#### Material for the task

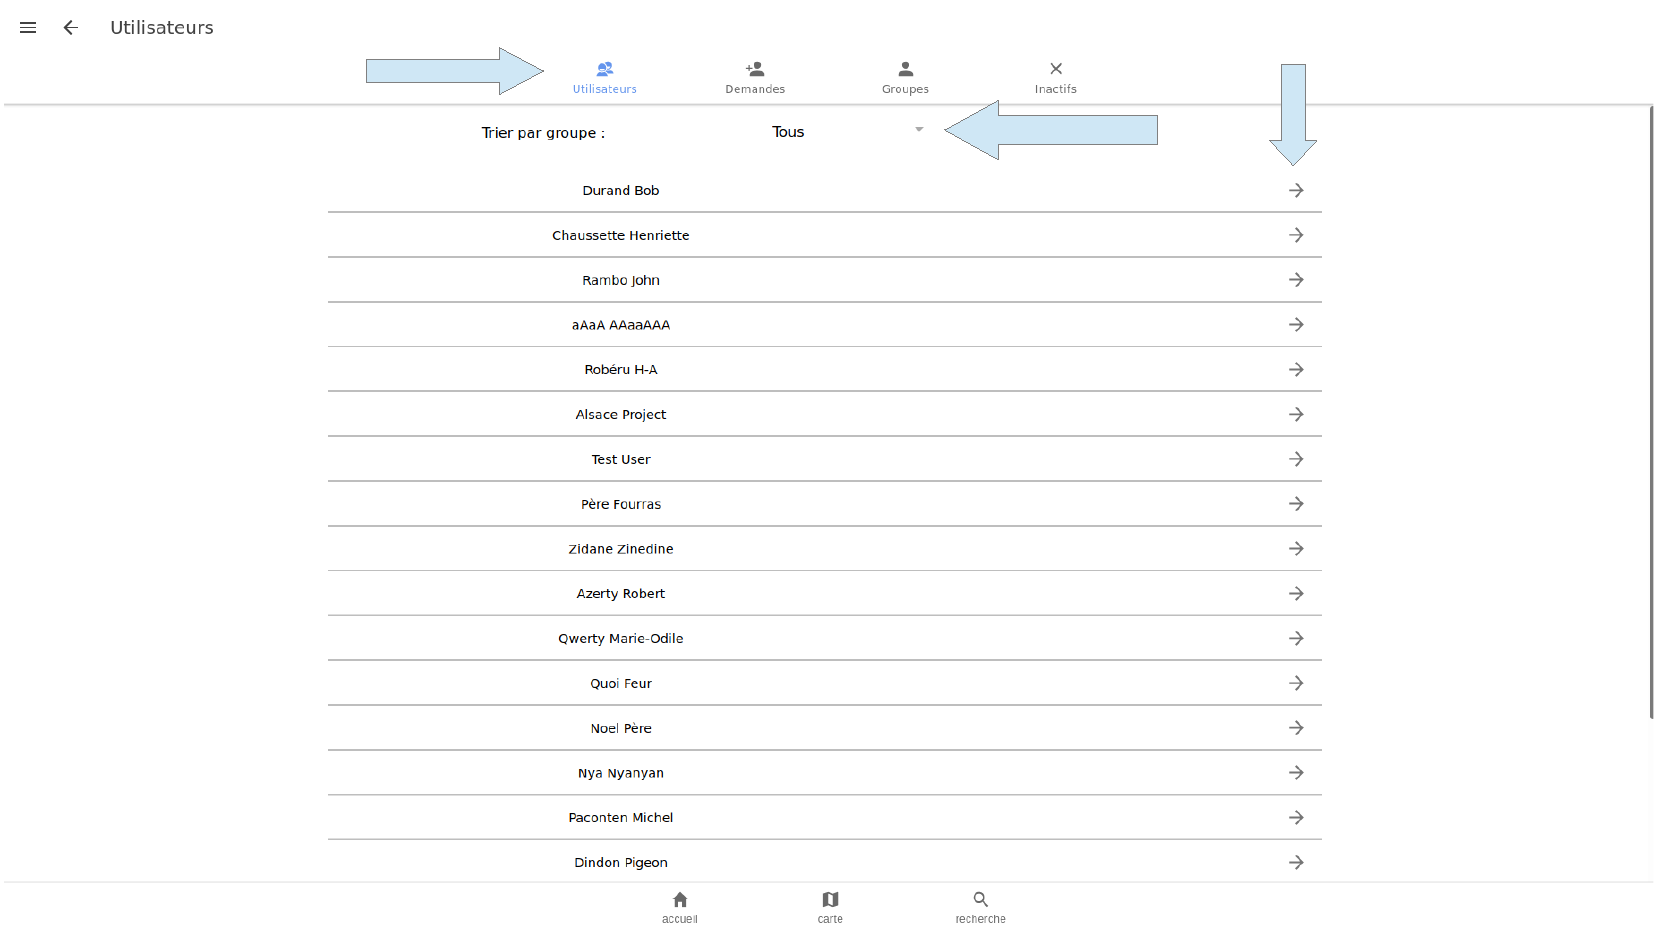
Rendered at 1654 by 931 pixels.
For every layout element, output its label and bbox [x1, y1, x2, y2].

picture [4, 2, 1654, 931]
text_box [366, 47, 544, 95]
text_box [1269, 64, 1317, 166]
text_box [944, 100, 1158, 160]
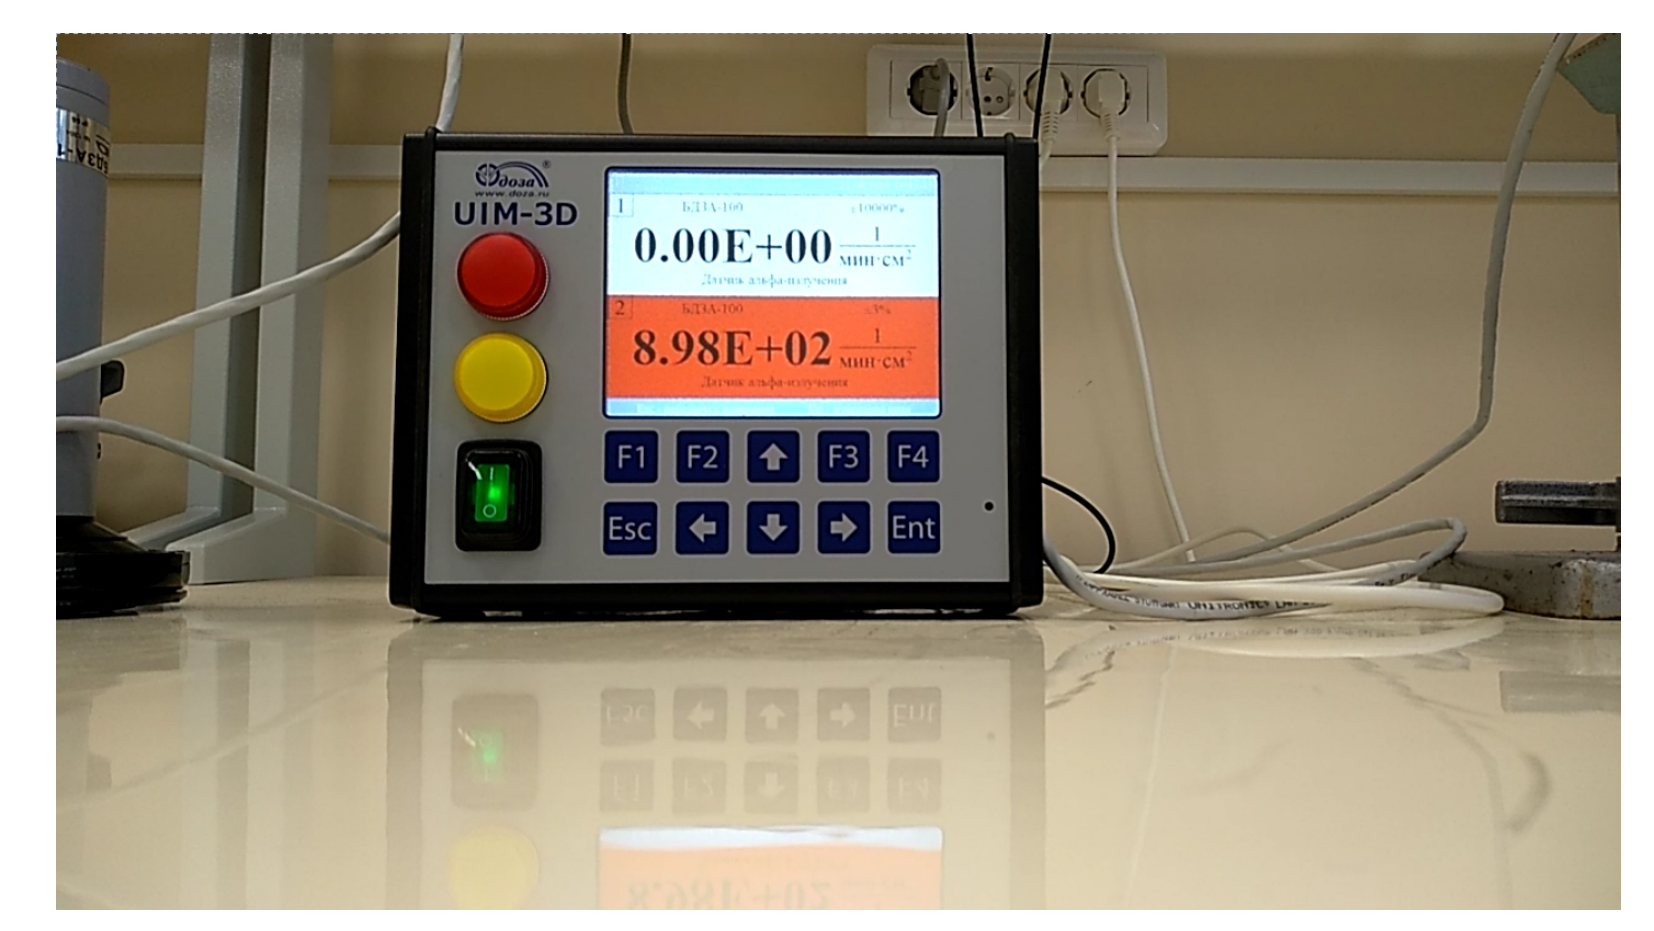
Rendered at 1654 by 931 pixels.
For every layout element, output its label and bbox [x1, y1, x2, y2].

########

Exercise instructions: Rewrite the entries above with "layout element" replaced by "page region" everywhere, changing nothing else and omitting the pictures.

Solved exercise:
Rendered at 1654 by 931 pixels.
For every page region, output its label and bbox [x1, y1, x2, y2].

picture [4, 2, 1654, 931]
text_box [366, 47, 544, 95]
text_box [1269, 64, 1317, 166]
text_box [944, 100, 1158, 160]
Rendered at 1654 by 931 pixels.
For every page region, output its label and bbox [x1, y1, x2, y2].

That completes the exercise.